Factory output growth rose to an eight-month high of 3.6 per cent in October, mainly due to a low base effect, along with improvement in manufacturing and electricity output, data released by the National Statistical Office (NSO) showed. The Index of Industrial Production (IIP) in October recorded a sequential improvement from 0.5 per cent in the previous month, making it the second consecutive month of factory output being in the positive territory.
Factory output had contracted by 6.6 per cent in October 2019. Cumulatively, factory output for April-October has shrunk by 17.5 per cent as against 0.1 per cent growth in the year-ago period.
Nearing pre-Covid levels
A low base effect, along with pent-up and festive demand, as well as gradual opening of the economy post the lockdown led to growth in October IIP. Moreover, manufacturing activities are gradually reaching pre-Covid levels.
Manufacturing output recorded growth of 3.5 per cent in October as against a 5.7 per cent contraction last year, while electricity output grew 11.2 per cent in the month against a 12.2 per cent contraction last year. Mining sector contracted by 1.5 per cent, while consumer durables and non-durables output grew by 17.6 per cent and 7.5 per cent, respectively.

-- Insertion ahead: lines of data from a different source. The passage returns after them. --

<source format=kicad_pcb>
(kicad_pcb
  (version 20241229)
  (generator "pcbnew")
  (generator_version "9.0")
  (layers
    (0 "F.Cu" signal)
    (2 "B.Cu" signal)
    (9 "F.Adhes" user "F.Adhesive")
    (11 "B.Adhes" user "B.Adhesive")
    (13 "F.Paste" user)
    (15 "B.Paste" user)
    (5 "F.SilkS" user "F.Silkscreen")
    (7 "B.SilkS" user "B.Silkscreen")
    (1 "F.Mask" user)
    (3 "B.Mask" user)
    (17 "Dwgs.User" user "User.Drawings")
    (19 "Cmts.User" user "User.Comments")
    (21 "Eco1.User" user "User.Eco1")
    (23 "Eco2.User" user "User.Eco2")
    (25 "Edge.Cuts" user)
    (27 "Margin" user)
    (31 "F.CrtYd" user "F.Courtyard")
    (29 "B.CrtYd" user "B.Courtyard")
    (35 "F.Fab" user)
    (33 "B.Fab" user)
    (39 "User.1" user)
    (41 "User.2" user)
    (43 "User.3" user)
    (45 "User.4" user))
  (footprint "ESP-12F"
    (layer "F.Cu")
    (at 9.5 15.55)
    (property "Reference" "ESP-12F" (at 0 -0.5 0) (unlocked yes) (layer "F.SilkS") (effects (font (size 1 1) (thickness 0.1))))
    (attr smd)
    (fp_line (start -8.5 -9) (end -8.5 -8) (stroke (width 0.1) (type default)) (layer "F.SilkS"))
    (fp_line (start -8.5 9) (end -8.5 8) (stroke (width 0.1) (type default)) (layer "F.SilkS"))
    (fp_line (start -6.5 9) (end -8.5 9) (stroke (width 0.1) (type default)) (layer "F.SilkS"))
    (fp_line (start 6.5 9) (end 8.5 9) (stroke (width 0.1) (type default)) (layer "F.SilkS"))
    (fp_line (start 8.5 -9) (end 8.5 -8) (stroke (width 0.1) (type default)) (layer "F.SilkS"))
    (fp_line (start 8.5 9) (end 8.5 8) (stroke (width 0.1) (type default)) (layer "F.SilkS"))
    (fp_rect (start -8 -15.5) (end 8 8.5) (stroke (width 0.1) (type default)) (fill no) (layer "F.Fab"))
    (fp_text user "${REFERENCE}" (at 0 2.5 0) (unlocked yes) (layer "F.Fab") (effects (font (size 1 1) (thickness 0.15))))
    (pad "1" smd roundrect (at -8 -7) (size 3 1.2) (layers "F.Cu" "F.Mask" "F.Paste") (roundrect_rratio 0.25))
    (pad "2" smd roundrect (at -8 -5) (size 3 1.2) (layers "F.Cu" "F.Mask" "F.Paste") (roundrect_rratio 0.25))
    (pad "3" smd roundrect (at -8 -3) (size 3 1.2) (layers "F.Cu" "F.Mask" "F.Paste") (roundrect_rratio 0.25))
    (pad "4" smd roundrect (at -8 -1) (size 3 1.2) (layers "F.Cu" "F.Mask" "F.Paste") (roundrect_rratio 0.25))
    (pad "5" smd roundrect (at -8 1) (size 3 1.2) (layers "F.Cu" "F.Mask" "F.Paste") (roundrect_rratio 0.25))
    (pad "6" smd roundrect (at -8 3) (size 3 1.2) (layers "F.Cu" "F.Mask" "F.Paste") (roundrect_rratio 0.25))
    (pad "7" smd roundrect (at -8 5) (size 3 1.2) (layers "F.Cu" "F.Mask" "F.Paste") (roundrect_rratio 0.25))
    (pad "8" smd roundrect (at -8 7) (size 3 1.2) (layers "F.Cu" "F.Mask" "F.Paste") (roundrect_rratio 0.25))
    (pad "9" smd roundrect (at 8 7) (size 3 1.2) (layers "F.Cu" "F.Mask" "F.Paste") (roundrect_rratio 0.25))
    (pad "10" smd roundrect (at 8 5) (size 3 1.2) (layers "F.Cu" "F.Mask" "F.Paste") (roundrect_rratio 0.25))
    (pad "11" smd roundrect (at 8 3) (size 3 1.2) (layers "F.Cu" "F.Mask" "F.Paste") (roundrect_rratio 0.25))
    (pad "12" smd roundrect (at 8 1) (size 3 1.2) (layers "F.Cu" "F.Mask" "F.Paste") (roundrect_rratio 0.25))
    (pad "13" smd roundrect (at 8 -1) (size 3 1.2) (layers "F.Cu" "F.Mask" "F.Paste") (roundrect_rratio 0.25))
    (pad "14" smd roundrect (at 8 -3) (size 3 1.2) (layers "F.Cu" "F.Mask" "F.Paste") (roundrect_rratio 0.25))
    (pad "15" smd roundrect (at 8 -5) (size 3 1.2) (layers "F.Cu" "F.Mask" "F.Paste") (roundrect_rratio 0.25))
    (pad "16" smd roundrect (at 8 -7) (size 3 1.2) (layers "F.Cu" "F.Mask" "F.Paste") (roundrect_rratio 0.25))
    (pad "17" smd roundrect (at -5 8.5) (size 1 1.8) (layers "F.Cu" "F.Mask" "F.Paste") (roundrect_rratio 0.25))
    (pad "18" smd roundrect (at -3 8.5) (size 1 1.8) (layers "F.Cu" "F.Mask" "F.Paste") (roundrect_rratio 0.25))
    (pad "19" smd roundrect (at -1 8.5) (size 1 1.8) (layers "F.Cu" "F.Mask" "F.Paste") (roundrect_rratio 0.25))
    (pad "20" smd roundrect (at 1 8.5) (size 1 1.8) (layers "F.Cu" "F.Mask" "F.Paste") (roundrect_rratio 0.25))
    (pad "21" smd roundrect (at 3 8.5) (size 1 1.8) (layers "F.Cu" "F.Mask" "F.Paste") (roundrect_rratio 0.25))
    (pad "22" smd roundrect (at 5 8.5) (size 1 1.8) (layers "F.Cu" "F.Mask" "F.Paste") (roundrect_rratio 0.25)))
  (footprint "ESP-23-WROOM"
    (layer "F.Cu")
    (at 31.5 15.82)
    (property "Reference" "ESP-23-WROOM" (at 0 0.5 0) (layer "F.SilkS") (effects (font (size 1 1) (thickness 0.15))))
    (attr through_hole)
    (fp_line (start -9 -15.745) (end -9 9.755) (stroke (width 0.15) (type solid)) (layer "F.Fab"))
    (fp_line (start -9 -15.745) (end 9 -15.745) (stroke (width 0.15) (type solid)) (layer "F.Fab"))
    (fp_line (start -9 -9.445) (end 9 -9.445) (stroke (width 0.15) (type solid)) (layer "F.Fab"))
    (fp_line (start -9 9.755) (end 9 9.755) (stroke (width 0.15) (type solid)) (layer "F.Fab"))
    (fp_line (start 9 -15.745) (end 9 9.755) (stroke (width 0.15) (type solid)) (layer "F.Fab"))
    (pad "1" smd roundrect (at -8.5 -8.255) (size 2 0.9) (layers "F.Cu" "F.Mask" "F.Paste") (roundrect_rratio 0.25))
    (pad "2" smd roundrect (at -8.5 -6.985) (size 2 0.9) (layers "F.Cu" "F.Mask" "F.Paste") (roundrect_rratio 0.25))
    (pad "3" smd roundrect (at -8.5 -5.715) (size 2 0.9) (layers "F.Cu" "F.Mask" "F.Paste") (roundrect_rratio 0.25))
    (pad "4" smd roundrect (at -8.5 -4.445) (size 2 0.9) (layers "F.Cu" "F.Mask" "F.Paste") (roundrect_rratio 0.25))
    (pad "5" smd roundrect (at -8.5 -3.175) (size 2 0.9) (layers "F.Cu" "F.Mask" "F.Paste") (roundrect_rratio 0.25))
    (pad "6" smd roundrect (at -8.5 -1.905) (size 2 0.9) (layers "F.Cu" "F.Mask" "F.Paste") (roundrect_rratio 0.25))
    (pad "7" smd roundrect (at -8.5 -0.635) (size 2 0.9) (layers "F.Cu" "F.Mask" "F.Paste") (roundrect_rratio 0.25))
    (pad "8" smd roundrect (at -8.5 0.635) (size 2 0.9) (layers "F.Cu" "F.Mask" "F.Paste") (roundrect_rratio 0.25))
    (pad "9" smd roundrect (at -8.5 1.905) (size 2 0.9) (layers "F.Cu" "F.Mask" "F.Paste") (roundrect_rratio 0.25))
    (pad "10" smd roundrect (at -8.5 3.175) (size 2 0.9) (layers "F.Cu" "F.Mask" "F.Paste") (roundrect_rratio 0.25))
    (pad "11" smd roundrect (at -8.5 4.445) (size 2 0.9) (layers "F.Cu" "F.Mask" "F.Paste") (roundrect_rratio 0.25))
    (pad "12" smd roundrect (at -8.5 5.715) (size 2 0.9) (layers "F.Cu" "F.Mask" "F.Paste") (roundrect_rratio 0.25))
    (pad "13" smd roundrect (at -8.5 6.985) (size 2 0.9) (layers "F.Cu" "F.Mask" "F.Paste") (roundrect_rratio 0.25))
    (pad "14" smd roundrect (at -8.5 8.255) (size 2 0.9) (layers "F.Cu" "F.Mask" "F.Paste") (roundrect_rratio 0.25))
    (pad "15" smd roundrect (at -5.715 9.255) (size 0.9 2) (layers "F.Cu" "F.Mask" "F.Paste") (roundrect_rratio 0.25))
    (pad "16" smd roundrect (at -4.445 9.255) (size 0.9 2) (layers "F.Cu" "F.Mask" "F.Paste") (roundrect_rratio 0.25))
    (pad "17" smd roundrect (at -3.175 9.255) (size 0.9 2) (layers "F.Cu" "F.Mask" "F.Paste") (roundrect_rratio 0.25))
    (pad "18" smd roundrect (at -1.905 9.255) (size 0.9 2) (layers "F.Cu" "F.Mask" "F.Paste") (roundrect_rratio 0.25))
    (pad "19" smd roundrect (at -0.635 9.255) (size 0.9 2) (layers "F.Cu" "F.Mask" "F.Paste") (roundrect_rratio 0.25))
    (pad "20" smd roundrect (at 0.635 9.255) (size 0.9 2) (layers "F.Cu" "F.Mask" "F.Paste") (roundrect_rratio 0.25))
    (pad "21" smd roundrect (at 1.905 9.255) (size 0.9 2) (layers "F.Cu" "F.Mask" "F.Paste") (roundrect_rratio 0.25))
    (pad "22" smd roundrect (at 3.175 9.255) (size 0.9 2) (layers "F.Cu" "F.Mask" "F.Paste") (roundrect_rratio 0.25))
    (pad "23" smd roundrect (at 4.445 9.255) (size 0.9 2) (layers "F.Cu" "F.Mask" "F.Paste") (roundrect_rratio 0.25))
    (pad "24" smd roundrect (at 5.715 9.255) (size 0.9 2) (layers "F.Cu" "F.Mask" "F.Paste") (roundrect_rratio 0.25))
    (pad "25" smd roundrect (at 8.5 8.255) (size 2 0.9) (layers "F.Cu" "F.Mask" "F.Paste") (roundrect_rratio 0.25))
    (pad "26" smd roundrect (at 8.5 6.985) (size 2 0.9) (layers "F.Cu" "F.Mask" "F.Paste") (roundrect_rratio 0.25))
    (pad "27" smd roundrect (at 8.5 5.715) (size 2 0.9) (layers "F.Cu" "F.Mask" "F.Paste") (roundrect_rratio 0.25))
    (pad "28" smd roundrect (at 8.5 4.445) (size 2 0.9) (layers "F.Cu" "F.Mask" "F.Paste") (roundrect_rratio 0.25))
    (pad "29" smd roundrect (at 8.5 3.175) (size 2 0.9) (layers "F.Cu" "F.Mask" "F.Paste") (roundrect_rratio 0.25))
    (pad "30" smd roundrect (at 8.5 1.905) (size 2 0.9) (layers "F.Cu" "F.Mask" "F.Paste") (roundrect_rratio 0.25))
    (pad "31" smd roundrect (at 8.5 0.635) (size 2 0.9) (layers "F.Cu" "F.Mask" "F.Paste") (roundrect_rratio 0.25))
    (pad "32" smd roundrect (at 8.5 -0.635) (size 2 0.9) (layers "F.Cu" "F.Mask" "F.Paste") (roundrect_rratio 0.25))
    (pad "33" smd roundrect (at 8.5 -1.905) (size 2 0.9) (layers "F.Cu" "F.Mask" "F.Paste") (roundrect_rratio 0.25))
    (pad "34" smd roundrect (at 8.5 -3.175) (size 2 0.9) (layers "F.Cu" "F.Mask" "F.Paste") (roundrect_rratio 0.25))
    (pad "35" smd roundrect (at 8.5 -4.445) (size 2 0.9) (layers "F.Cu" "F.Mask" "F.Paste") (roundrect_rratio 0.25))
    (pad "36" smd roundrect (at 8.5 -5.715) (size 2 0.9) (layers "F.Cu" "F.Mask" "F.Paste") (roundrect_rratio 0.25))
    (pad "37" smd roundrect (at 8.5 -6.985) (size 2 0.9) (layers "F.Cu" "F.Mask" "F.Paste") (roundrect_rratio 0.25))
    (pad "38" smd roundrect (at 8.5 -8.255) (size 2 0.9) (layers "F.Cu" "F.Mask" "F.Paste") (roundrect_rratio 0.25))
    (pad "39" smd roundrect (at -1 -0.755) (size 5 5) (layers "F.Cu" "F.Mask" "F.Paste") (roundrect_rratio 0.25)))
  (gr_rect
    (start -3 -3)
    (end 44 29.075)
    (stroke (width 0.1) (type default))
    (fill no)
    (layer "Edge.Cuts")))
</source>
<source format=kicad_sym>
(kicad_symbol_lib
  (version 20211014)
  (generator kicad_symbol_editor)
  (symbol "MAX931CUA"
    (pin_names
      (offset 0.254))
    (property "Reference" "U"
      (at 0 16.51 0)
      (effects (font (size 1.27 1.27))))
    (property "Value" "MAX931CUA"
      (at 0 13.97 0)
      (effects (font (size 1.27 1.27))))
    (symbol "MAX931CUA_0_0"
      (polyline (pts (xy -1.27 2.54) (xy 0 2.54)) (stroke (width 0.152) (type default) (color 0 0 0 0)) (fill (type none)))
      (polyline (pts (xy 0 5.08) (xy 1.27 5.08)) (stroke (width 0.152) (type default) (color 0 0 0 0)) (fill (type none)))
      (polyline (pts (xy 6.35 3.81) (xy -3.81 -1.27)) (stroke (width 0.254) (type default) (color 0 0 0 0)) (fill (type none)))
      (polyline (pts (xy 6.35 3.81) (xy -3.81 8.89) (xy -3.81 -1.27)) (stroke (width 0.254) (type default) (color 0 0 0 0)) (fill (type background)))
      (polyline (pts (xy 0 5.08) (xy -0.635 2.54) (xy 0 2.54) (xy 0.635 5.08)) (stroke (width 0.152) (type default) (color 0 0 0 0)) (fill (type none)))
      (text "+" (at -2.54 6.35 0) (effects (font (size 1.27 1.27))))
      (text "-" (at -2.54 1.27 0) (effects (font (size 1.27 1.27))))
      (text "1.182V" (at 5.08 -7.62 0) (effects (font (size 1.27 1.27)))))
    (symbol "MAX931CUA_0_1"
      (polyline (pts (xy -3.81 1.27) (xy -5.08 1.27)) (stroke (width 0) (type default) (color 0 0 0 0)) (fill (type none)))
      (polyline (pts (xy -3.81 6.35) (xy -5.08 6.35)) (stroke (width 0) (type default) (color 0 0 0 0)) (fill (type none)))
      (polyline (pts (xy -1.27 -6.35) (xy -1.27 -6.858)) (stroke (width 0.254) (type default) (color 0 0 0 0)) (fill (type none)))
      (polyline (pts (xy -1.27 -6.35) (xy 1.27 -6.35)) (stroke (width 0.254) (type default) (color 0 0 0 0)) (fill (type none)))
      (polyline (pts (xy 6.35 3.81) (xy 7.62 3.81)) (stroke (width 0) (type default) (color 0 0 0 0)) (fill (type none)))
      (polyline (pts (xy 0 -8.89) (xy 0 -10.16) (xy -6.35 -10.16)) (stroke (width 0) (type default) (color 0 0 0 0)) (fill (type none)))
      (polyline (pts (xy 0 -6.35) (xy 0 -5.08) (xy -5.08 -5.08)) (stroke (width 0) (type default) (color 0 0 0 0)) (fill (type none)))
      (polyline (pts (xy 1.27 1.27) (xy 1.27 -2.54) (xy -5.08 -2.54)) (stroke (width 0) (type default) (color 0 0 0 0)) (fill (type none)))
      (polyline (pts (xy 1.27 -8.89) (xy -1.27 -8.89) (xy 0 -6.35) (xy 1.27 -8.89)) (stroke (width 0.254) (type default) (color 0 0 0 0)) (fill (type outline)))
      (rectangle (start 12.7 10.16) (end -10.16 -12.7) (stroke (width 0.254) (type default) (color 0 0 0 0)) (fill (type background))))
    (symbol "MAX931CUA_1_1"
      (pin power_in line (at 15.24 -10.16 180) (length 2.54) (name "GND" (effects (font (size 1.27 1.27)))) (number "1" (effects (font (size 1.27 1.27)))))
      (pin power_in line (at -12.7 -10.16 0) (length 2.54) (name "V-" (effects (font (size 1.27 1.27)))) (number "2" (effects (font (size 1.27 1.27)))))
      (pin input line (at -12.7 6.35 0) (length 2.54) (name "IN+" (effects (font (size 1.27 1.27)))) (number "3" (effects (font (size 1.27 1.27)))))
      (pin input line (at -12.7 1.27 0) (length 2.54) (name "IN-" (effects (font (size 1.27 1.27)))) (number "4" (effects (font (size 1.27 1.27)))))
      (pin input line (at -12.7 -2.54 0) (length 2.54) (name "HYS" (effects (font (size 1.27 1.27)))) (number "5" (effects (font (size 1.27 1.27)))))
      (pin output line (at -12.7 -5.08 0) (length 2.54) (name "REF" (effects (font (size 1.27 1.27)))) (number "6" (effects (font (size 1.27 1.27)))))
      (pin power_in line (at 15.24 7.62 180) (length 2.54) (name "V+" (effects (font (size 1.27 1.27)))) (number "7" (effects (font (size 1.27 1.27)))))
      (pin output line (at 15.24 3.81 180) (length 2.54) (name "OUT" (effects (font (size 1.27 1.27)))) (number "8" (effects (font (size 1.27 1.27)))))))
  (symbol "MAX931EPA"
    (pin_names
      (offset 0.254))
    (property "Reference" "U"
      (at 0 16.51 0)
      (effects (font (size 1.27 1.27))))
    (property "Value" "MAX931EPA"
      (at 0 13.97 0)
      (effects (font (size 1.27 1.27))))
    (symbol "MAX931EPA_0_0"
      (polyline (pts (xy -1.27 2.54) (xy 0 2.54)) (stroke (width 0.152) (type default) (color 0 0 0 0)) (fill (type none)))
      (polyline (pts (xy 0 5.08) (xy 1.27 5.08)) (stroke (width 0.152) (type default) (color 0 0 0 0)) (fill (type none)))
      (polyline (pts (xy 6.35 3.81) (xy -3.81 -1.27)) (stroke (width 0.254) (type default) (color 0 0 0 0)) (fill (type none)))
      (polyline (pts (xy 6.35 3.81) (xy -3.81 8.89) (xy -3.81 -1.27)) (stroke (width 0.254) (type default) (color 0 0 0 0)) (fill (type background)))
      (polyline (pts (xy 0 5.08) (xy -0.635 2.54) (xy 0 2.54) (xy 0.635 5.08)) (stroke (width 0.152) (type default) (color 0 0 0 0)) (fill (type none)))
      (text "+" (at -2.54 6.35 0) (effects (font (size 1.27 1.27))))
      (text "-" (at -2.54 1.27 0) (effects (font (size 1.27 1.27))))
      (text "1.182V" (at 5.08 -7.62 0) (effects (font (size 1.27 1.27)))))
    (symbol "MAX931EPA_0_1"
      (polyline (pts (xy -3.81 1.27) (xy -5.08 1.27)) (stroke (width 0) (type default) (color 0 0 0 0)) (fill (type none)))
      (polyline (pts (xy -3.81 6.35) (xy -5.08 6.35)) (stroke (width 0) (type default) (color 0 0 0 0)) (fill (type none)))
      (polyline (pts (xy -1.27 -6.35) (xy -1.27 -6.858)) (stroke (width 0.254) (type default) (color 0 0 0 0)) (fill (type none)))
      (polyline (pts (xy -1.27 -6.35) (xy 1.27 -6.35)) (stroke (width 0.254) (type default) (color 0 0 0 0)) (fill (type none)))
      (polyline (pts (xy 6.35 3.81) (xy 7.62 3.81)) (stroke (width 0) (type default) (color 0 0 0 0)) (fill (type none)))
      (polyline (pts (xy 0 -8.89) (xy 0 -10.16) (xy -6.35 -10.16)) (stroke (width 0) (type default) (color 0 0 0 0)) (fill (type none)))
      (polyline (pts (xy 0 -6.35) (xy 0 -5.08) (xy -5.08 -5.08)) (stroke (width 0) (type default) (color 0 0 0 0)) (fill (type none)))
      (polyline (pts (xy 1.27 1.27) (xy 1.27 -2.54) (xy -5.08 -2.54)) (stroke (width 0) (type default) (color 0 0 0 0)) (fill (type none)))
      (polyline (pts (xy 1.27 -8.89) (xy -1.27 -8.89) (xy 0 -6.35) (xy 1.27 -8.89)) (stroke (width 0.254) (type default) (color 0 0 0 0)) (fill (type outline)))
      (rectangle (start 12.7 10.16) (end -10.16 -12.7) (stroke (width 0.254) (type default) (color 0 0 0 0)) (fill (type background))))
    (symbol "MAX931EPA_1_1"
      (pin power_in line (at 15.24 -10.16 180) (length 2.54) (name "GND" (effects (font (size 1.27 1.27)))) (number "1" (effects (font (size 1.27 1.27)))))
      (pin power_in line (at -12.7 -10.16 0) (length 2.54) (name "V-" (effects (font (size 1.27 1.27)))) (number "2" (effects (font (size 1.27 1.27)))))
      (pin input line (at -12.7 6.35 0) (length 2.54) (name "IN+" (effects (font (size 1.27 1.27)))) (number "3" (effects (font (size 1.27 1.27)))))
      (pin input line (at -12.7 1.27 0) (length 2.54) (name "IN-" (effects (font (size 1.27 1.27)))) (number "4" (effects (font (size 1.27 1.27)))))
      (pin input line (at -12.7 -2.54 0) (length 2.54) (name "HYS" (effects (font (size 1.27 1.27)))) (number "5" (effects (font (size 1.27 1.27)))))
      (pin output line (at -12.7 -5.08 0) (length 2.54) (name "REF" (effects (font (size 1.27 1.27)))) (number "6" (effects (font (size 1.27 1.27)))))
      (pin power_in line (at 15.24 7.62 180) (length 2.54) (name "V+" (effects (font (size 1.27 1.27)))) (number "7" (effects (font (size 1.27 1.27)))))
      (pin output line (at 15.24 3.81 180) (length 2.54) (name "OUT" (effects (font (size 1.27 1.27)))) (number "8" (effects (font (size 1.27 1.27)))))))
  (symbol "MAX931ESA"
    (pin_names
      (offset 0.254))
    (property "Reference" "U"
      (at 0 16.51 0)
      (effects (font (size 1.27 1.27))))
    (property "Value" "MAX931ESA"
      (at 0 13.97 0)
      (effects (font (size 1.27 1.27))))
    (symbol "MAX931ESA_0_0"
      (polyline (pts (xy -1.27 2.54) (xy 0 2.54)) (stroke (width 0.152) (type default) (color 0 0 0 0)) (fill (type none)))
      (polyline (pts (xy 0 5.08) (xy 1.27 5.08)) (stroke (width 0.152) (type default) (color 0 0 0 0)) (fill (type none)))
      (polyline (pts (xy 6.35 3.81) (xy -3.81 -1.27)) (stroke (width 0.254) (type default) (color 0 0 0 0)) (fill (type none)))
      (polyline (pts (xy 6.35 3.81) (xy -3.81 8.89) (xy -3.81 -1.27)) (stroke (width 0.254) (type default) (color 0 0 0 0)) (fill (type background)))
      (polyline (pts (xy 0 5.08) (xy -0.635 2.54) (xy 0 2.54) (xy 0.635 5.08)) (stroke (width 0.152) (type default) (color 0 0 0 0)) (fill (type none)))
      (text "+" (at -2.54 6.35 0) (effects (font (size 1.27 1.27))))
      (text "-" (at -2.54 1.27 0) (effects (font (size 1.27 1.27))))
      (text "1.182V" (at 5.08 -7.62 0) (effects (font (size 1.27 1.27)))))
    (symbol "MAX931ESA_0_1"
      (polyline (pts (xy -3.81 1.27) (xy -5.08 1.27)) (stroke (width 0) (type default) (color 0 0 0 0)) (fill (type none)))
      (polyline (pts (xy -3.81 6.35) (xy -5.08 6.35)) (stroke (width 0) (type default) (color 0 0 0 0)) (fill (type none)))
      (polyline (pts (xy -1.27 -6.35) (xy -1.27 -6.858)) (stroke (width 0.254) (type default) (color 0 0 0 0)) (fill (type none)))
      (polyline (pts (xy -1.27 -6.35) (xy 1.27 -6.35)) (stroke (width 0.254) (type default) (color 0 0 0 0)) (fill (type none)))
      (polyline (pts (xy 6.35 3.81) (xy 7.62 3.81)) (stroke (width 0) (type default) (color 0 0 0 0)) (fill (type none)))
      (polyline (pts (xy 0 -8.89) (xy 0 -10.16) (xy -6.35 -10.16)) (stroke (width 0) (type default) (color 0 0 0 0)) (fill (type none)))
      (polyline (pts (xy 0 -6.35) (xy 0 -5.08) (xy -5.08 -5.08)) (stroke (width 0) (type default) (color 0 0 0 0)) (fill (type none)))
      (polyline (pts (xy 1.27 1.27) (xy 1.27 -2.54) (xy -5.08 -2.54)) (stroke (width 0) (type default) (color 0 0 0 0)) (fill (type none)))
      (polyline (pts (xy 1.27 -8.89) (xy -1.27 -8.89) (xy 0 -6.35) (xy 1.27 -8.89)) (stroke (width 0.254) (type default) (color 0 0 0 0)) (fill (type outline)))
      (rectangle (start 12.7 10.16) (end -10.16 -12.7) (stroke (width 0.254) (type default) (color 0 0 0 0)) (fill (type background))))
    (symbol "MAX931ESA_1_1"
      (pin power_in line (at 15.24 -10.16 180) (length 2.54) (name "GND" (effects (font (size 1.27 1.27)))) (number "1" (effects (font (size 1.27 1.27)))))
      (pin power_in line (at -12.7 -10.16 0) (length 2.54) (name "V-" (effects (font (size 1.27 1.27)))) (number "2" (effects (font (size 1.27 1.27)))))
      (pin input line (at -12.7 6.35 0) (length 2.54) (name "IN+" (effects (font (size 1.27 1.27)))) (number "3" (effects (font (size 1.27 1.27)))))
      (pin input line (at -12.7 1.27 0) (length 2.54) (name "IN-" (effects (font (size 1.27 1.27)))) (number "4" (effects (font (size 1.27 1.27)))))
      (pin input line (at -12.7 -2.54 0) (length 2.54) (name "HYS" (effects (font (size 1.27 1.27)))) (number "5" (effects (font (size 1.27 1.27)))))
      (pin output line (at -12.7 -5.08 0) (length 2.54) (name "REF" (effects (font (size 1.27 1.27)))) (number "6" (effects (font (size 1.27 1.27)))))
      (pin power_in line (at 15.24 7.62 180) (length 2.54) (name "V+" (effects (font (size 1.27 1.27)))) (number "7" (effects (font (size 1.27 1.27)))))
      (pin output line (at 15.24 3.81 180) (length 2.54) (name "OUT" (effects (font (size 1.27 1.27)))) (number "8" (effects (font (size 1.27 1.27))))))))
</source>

Economists said base effect, pent up and festive demand along with gradual opening up of the economy supported the October IIP growth. Sunil Sinha, principal economist, India Ratings said, “Manufacturing activities are gradually reaching the pre-Covid level and are now just 2.6 per cent lower than the February 2020 level. Electricity generation has already surpassed pre-Covid level and is now 5.5% higher but mining activities are lagging and is even now 20.5% lower than February 2020 level. Capital goods growth in October 2020 turned positive after a gap of 21 months, though is still 6% lower than pre-Covid level. Only the consumer durable sector has surpassed pre-Covid level production.”
He, however, said that the continued contraction of primary goods and marginal growth of intermediate goods suggest that current recovery is uneven.